### EXTRACT ###

Even though this is all obsolete, it is again made possible by a set of modifications and patches made to the open-source Asterisk PBX server. It allows users to dial into the system via a variety of access methods, including the regular public switched telephone network and SIP. The user is presented with a ringing line. The ringing can be disconnected and the trunk seized by playing a 2600 tone into the line. Thereafter, the call can be diverted to another number or to a series of internal recordings and functions that reside on the server/switch by playing MF or multi-frequency tones into the line. This is all perfectly legal, as the system is totally private. It is really more than a simulation. The call is going over a trunk group of 24 SF/MF trunks, although both sides of the trunks are terminated on the same PC. The hardware that makes this possible is two extra dedicated Ethernet cards on the PC running T1 over Ethernet protocol over a loopback Ethernet cable. Your incoming call gets looped over one of the 24 trunks before terminating back on the same switch, so you have 2600 and MF control.
I have maintained a public ProjectMF system for over 7 years now. At last old-timers, aspiring phone phreaks, and the curious can experience the clandestine thrill of blue boxing their own calls! I have extended Phiber's original patches to add to the realism and reliability of the system. Lots of the old tricks are possible, including trunk "stacking",as illustrated in one of the Phonetrips recordings. Access is at +1-630-485-2995.
Step 2: Arduino Blue Box Operation Overview
YouTube video at: http://youtu.be/_KHAGNpQo-c
Step 3: Blue Box Construction Details
YouTube video at: http://youtu.be/tK45aoz0oD4
Step 4: Blue Box Manual and Software Configuration
YouTube video at: http://youtu.be/HLnmIA7fzJs
Step 5: Software and Construction Documentation Download Links
Download link for latest Arduino software and documentation: Download Link, or download the software, libraries and documentation package in a convenient .zip file directly from Instructables at the end of this step.

### DATA RECORDS ###

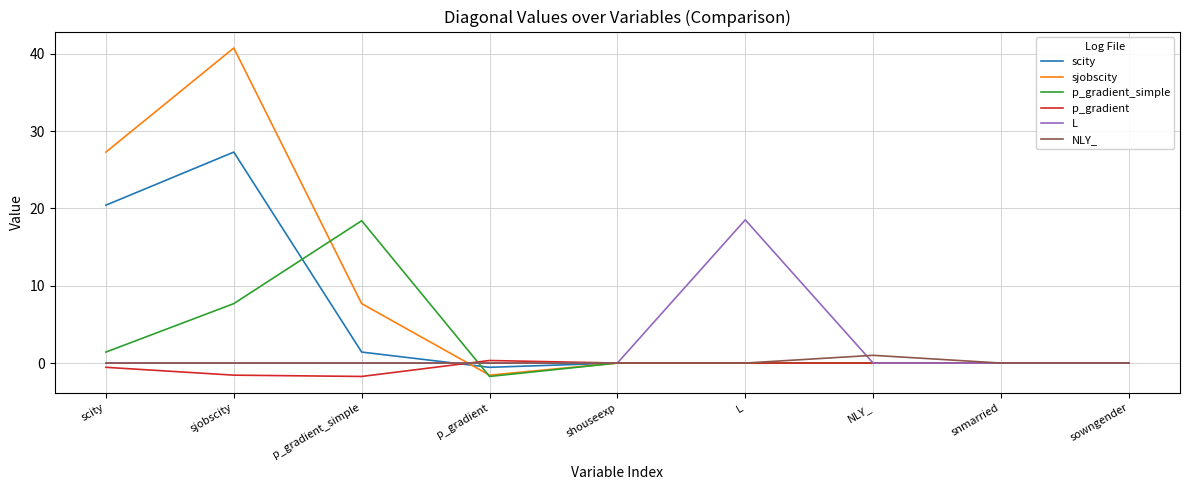

How many lines are shown in the chart?

6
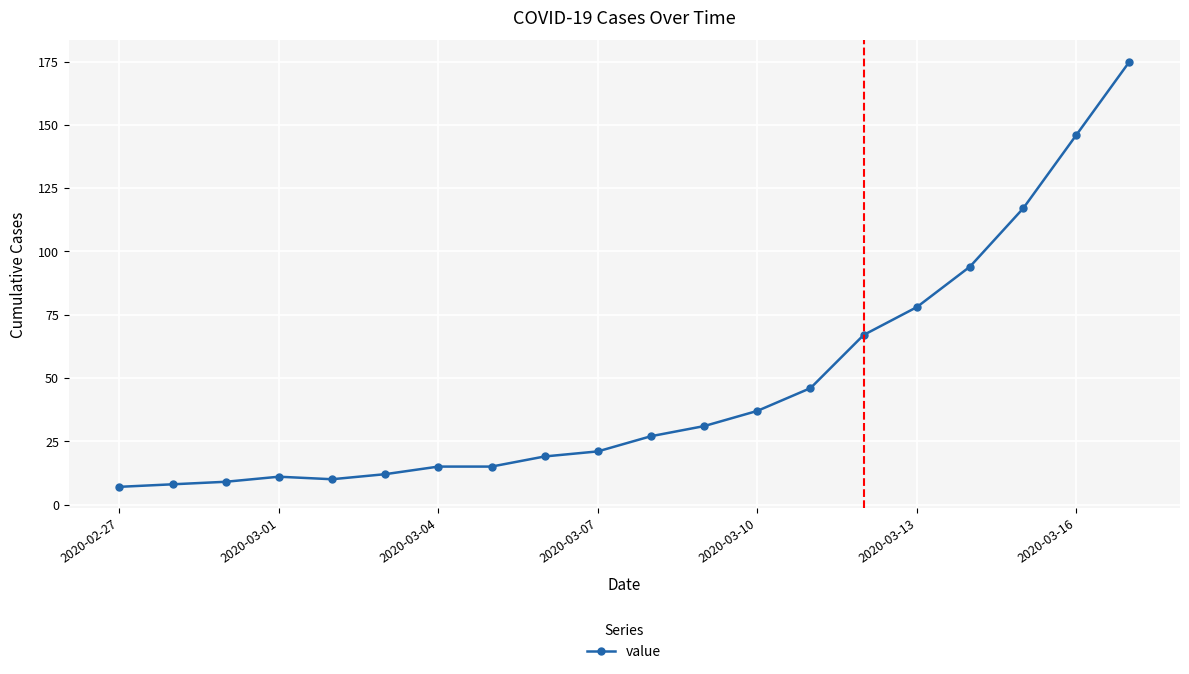

What is the minimum value shown in the chart?

7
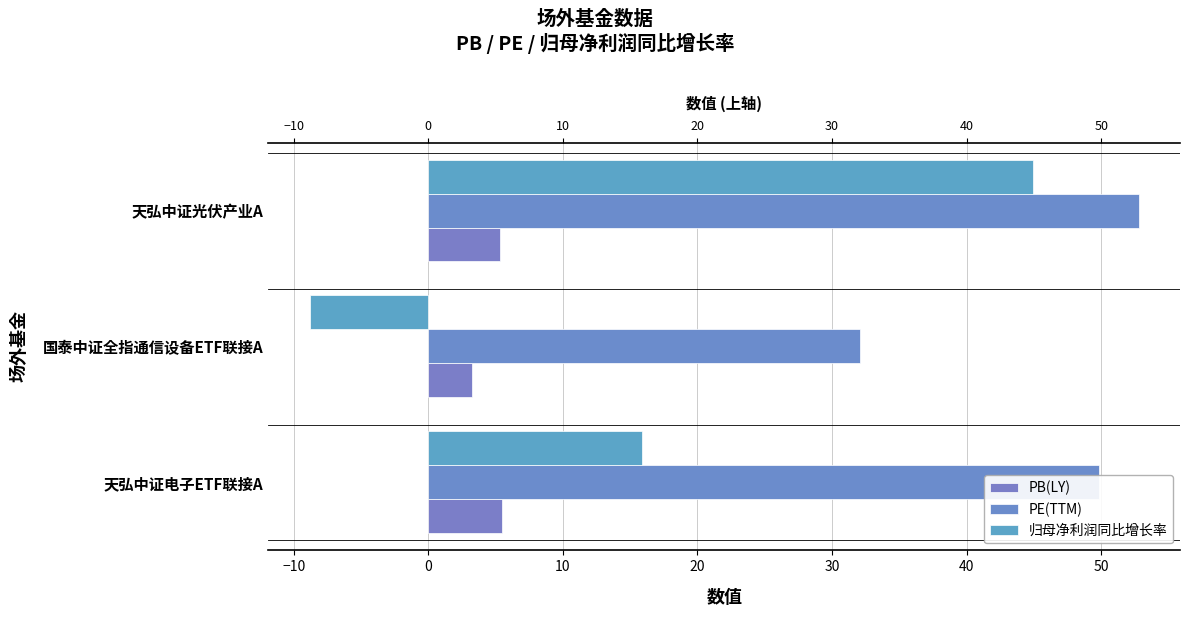

What are all the series names shown in the legend?

PB(LY), PE(TTM), 归母净利润同比增长率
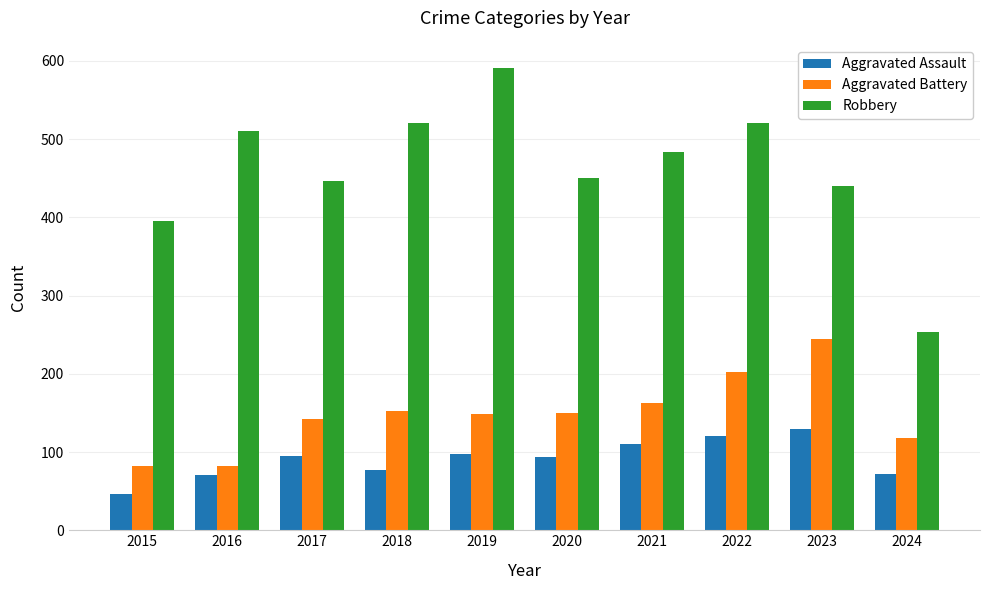

Rank the series at 2018 from highest to lowest value.

Robbery, Aggravated Battery, Aggravated Assault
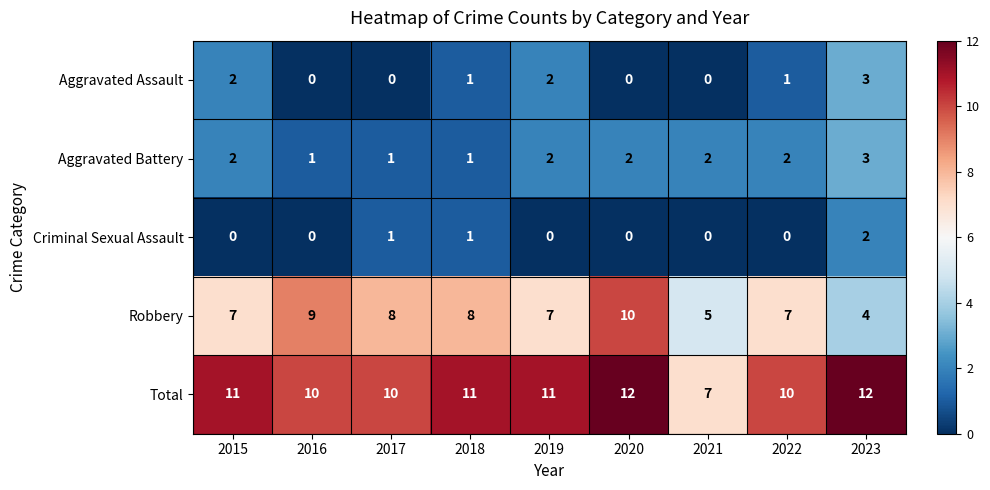

What is the difference between the highest and lowest values at 2019?

11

###

§ **WORK ORDER A**: Write out the passage of the blue box text, starting at the words "Step 2: Arduino" and ending after the words "of this step.".
§ **WORK ORDER B**: According to the blue box text, why does a caller on the ProjectMF system get 2600 and MF control?
§ **WORK ORDER C**: Carry on the blue box text from the point where it stops, after the sentence about downloading the .zip file.

§ **EXERCISE RESULT A**:
Step 2: Arduino Blue Box Operation Overview
YouTube video at: http://youtu.be/_KHAGNpQo-c
Step 3: Blue Box Construction Details
YouTube video at: http://youtu.be/tK45aoz0oD4
Step 4: Blue Box Manual and Software Configuration
YouTube video at: http://youtu.be/HLnmIA7fzJs
Step 5: Software and Construction Documentation Download Links
Download link for latest Arduino software and documentation: Download Link, or download the software, libraries and documentation package in a convenient .zip file directly from Instructables at the end of this step.

§ **EXERCISE RESULT B**: The incoming call is looped over one of 24 SF/MF trunks before it terminates back on the same switch. Two extra dedicated Ethernet cards on the PC run T1 over Ethernet through a loopback cable, so both sides of the trunks end on that one PC.

§ **EXERCISE RESULT C**:
Note that the hardware and code are designed to work only with the newer Arduino Leonardo architecture boards that use the Atmega 32U4 chip. Older Arduino Uno-style boards will not work.
The Blue Box uses standard Arduino IDE libraries, plus some customized libraries that are included in the software distribution compressed .zip files. These libraries must be installed before attempting to configure and compile the software.
The software must be configured by un-commenting the correct "#define" statements at the beginning of the code, to match the hardware configuration used. See the manual for details.
Additional videos that highlight the operation of the various modes are on my YouTube channel at: https://www.youtube.com/user/df9999999999/videos
FIRMWARE UPDATE!! - 10/2/2015
I added a minor change to the sine wave table definition that was preventing the code from compiling with the newer Arduino IDEs. The sine table is stored in program memory. Newest IDEs require the "const" keyword before the table array definition.
The .zip file found here as well as at the download link now contains this change. No other code changes, so the version remains the same.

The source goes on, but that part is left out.